What if you artificially increase your testosterone?

This is where it becomes more relevant for many men. Testosterone replacement therapy (TRT) is increasingly prescribed for low testosterone levels. And anabolic steroids are used in the sports world.

If you artificially increase your testosterone level, the amount of DHT your body produces also increases. For men without a genetic predisposition to baldness, this hardly matters. But for men who are sensitive to it, this can accelerate the balding process.

It's not a new problem, but an acceleration of something that was already going to happen. TRT or steroids do not cause baldness in someone who would never have been susceptible to it. They can, however, bring it forward in someone who is genetically predisposed.

Why lowering your testosterone is not a solution

If DHT comes from testosterone, you might reason that you should have less testosterone to produce less DHT. But that's not a sensible approach.

Firstly, you need testosterone for dozens of other functions: energy, muscle mass, libido, mood, bone density. You don't mess with that because of hair loss.

Secondly, it doesn't help that much either. Your hair follicles already react to relatively small amounts of DHT if they are sensitive to it. You would have to lower your testosterone so much that the side effects would be much more severe than baldness.

What does work is intervening in the conversion itself, or in the sensitivity of the hair follicles. That's exactly what proven treatments do.

What actually works then?

There are two scientifically proven approaches:

Blocking DHT. Finasteride and dutasteride inhibit the 5-alpha-reductase enzyme. They ensure that less testosterone is converted to DHT. This reduces the DHT load on your hair follicles. This works well for many men, but side effects are possible, and stopping means the process resumes.

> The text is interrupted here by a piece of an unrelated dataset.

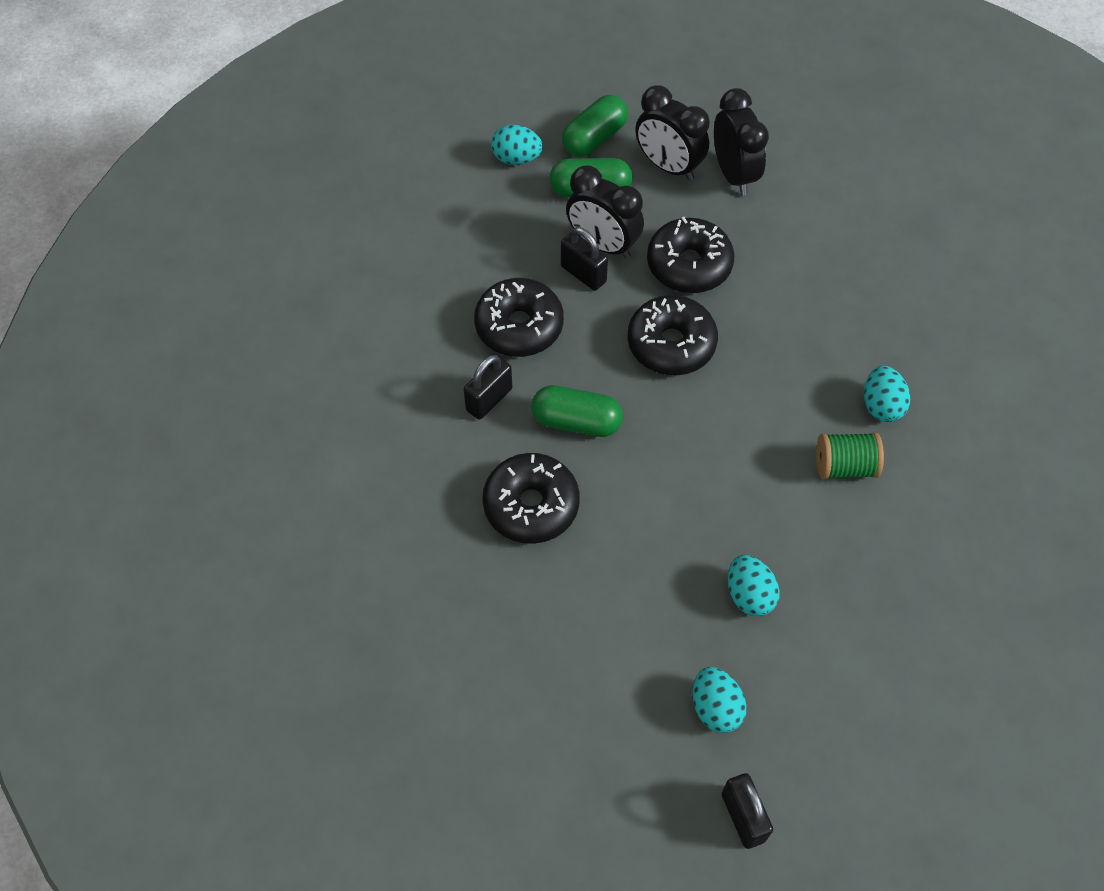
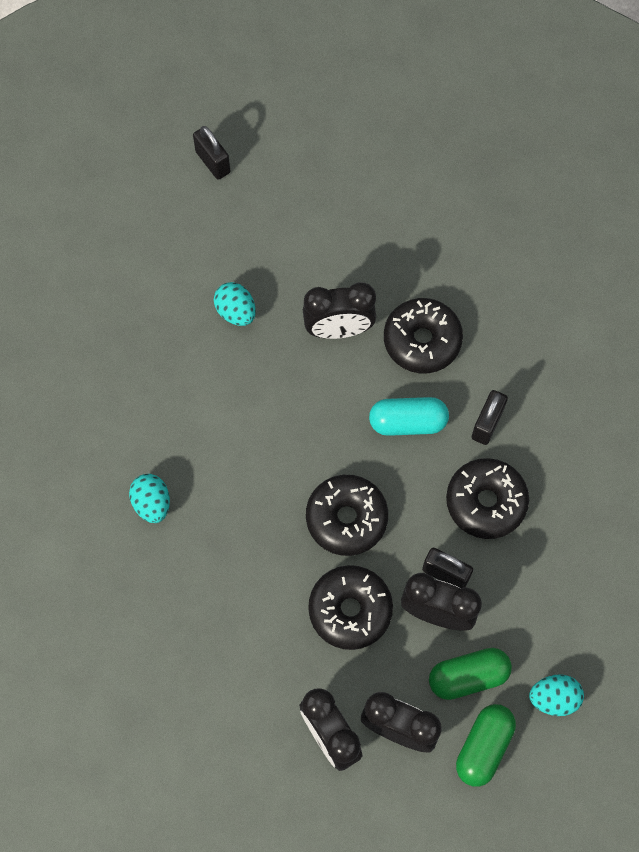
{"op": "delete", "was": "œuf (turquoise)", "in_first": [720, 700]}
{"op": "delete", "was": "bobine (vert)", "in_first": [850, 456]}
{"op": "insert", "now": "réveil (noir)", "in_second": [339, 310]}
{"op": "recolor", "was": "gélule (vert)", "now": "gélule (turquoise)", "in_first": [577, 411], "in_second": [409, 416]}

Improving the hair follicle environment. This is where topical ingredients play a role. By improving blood circulation to the scalp, better nourishing the hair follicle, and inhibiting inflammatory processes, you can create an environment where hair follicles remain active longer. Ingredients like Redensyl, Procapil, and caffeine work at this level, without affecting hormone balance.

The Hairborn Growth Serum combines multiple of these ingredients in one formula applied daily to the scalp. No hormones, no prescriptions, no side effects like with medication. See it as supporting your hair follicles from the outside, without interfering with your hormone balance.

What does this say about your situation?

If you notice your hair thinning or your hairline receding, it's almost certainly due to DHT sensitivity, not too high or too low testosterone. A blood test with a high testosterone level says little about your hair loss. And a low value doesn't explain it either.

What does provide information: a family history of baldness (from both maternal and paternal sides), at what age you started thinning, and where on your head it begins. These factors together give a fairer picture of what's going on.

If you start early (before your thirties) and baldness is strong in the family, chances are you have high sensitivity to DHT. Then it makes sense to start doing something early, precisely because you still have more active hair follicles in the initial stage.

In summary

Testosterone does not directly cause hair loss. It is the conversion to DHT and the sensitivity of your hair follicles to that hormone that determine if and how quickly you go bald. This sensitivity is hereditary and independent of your total testosterone level.

Men who artificially increase their testosterone run an increased risk if they are genetically predisposed, but for the rest, your testosterone level matters little.

The smartest approach is not to adjust your hormones, but to make the environment of your hair follicles as favorable as possible. Starting early helps. Waiting until it's visible helps less.